Two different experiments demonstrated similar results. In the first, which was published in the journal Science, Henrik Ehrsson of University College London and the Karolinska Institute in Stockholm gave subjects some virtual reality goggles to wear. The image the subjects saw in the goggles was that of their own backs, taken by a camera positioned two meters behind them. Then Ehrsson poked the subjects' chins with a rod to provoke tactile stimulation, while at the same time pointing a second rod at the camera. Afterwards, the subjects reported that they felt that they were sitting a few steps back, where the camera stood.
Ehrsson explained that it was difficult to explain why, in the first place, we are inclined to feel that our selves are in our bodies. That his experiment was able to evoke the illusion of being apart from the body must have hit on the basic mechanism of the feeling of being inside the body, which plays an important role in self-consciousness.

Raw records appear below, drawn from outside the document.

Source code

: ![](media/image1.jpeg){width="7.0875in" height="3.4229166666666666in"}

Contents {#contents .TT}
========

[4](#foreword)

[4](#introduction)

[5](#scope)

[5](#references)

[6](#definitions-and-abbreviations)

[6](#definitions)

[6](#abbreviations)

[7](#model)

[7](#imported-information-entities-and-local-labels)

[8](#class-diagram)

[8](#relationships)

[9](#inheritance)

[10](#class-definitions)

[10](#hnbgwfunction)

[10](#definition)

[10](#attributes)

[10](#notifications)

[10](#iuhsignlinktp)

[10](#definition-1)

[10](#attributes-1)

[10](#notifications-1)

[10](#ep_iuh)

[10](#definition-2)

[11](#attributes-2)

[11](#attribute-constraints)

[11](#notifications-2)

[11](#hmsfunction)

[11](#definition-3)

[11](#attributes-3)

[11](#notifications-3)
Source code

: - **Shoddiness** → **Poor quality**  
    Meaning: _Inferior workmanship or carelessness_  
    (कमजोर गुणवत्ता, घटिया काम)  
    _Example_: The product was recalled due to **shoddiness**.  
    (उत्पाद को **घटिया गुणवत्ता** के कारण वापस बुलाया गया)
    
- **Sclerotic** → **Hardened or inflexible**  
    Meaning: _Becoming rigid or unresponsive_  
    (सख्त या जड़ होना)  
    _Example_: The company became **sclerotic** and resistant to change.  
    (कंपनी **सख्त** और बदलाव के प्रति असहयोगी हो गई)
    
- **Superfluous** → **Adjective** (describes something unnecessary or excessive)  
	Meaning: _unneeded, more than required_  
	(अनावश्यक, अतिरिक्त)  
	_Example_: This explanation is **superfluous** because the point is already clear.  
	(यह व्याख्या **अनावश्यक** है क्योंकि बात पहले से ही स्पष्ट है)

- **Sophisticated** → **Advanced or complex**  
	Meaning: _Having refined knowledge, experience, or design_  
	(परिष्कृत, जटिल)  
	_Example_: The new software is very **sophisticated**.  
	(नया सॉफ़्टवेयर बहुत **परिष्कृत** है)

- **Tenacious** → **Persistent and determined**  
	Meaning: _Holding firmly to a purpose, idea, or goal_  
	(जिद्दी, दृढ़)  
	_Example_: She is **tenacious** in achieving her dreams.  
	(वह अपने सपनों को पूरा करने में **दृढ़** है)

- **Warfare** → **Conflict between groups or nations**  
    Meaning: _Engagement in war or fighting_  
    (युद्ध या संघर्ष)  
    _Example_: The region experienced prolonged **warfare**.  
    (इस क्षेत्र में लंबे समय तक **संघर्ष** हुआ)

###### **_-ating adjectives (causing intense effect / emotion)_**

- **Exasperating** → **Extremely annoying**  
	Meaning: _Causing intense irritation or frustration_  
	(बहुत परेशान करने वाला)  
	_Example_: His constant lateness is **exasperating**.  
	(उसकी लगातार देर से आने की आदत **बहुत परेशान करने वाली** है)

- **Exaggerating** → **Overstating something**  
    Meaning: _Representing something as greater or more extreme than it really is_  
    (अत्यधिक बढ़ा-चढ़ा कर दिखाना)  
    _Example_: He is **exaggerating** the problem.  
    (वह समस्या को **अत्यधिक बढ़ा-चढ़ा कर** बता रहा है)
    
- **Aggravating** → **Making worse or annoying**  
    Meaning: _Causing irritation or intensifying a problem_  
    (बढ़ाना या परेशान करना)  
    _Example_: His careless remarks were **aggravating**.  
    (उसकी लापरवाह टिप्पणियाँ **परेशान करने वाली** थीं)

In the second experiment, scientists at the Ecole Polytechnique Fédérale in Lausanne also presented subjects with a pair of virtual reality goggles. Instead of seeing their own backs, the subjects saw the back of a mannequin. Similar to the first experiment, the subjects' backs were poked, as well as the backs of the mannequins they were seeing. Then, the subjects were moved from their original position. When asked to return to their original position, many went to the location where the mannequin had appeared to be in their goggles.
Both experiments' results may suggest that people in the past who have had "out-of-body experiences" may have had a brain dysfunction that interfered with interpreting sensory signals, Ehrsson explained. About one in 10 people have reported having out-of-body experiences, often occurring when people have strokes or seizures.
The research may even have practical applications besides explaining a strange issue. For instance, doctors may be able to perform surgeries remotely, or scientists control robots in space, by taking advantage of an "out-of-body experience" that allows them to position themselves in another location. Advanced research may offer insight into philosophical ideas, as well, such as the nature of self-consciousness and the body as the center of awareness.